I don’t expect us to be close, I gave up this idea a decade ago. And that is okay – I know we are very different people with different lifestyles, different values, different ways of thinking, different ways of expressing ourselves, different goals in life, etc… All of that is okay and good.
We are also different in the way we have responded to our different childhoods. We are different in our affect regulation, social values, and coping skills. To a degree, that is okay, too.
What is not okay is intentionally and blatantly insulting, criticizing, gaslighting, dismissing, and belittling people in contemptuous, disrespectful ways. I personally have successfully blocked out all people who have treated me as such, but I cannot entirely with you…
…yet nor do I want to. I see your self-hatred and self-shame underneath all your words, and to a degree, I understand where it comes from, but I also know pulling back the curtain does not do anything.

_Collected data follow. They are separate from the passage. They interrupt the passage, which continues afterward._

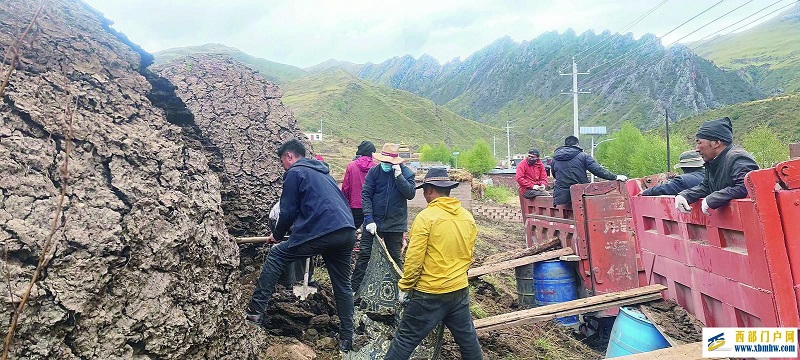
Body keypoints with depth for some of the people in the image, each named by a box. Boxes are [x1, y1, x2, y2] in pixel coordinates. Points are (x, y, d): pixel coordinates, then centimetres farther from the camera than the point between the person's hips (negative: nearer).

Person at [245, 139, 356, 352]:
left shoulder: (294, 173, 7)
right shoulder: (322, 173, 30)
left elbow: (288, 211, 5)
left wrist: (277, 234, 23)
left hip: (321, 232, -7)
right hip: (347, 233, 8)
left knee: (275, 256, 9)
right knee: (343, 286, 16)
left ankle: (255, 311, 10)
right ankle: (347, 338, 21)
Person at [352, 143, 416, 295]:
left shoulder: (406, 173, -4)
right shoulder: (374, 172, -3)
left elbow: (410, 194, -15)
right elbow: (366, 195, -7)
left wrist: (398, 176, -23)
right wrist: (369, 219, -14)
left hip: (395, 224, -1)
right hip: (373, 222, 1)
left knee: (396, 257, 11)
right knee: (364, 254, 2)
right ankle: (354, 288, 11)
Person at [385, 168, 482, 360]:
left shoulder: (426, 217, -16)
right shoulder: (468, 217, 2)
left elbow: (414, 259, -16)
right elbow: (469, 256, 11)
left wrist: (404, 286, -3)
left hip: (429, 294, -5)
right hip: (460, 290, 6)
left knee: (406, 339, 5)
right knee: (467, 336, 21)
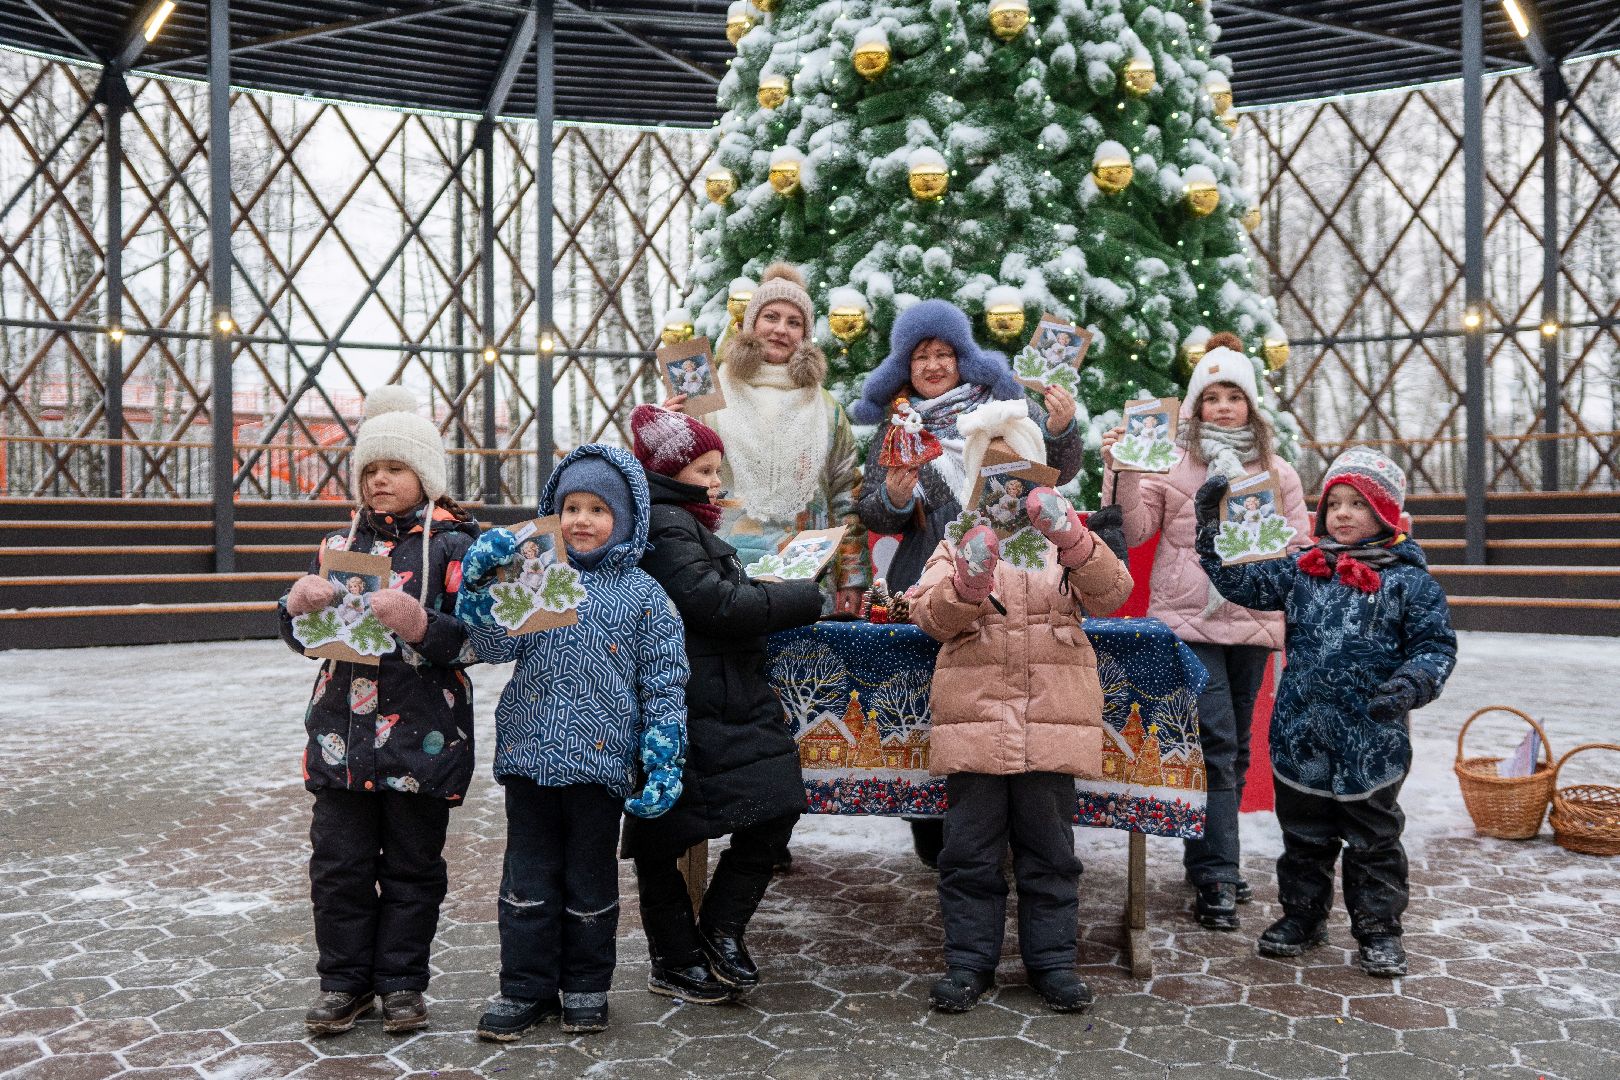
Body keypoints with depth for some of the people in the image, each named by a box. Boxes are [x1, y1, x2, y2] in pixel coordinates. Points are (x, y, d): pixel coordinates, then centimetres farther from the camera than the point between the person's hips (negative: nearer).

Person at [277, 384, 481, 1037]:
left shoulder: (452, 543, -5)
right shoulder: (342, 544, 10)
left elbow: (475, 640, -11)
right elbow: (303, 638, 13)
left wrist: (420, 625, -27)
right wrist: (298, 604, -8)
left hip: (421, 738, -4)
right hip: (341, 734, 4)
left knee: (412, 866, 9)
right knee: (338, 863, 10)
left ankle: (402, 982, 25)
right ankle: (345, 982, 26)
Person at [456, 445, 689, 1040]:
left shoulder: (642, 595, 0)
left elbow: (664, 684, -1)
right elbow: (499, 646, -3)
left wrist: (664, 761, -8)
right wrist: (483, 585, -18)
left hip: (600, 760, -2)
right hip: (529, 752, 2)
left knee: (590, 880, 11)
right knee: (528, 878, 10)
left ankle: (586, 986, 29)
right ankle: (525, 989, 25)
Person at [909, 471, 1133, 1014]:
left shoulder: (1066, 548, 12)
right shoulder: (957, 548, 10)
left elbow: (1111, 591, -7)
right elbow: (929, 615, -4)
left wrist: (1072, 539, -25)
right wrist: (967, 584, -25)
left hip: (1052, 724, 1)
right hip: (974, 720, 0)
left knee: (1049, 851, 9)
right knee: (969, 851, 6)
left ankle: (1051, 960, 22)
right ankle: (969, 961, 19)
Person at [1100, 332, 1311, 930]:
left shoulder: (1277, 472, 11)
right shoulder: (1169, 464, 0)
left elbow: (1299, 552, 12)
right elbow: (1134, 531, -6)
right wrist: (1123, 472, -18)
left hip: (1253, 622, 5)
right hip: (1189, 620, -4)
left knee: (1237, 745, 13)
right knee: (1214, 742, -9)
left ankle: (1211, 859, 27)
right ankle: (1216, 875, -2)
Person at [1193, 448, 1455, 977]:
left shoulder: (1410, 581, -5)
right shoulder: (1301, 570, 4)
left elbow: (1436, 646, -4)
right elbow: (1240, 581, 1)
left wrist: (1411, 684, -22)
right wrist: (1211, 523, -7)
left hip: (1372, 744, -3)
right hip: (1300, 736, 3)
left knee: (1373, 839, 11)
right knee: (1304, 835, 17)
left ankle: (1378, 928, 26)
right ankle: (1302, 914, 32)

This never had to do with any material thing or conversation in and of itself – it had everything to do with how you have been treating me.
I am so grateful I married one of the most caring, empathetic, and kindest people ever – and this includes his family. I continue to be touched by their warmth and love. It has taken a lot of self-searching and self-compassion to allow myself to receive all that I have now in terms of a marriage and in-laws. I am also grateful that I will not be alone in drawing boundaries with you because of this new family I have gained.
You don’t have the self-compassion or stillness to empathize why some things seem like a big deal to others but not to yourself. If something someone does not make sense to you, obviously you’re not the issue, others are. This way of thinking is not your fault, however, it is your responsibility.
To protect myself from further hurt and honestly verbal mistreatment, I am making it much more difficult for you to reach out to me. I doubt you will ask for a full explanation because you claim to not care much about anything. This way perhaps you will be more considerate about the way you speak – or maybe you won’t speak to me at all, which I have come to accept as well. Boundary work is grief work, after all.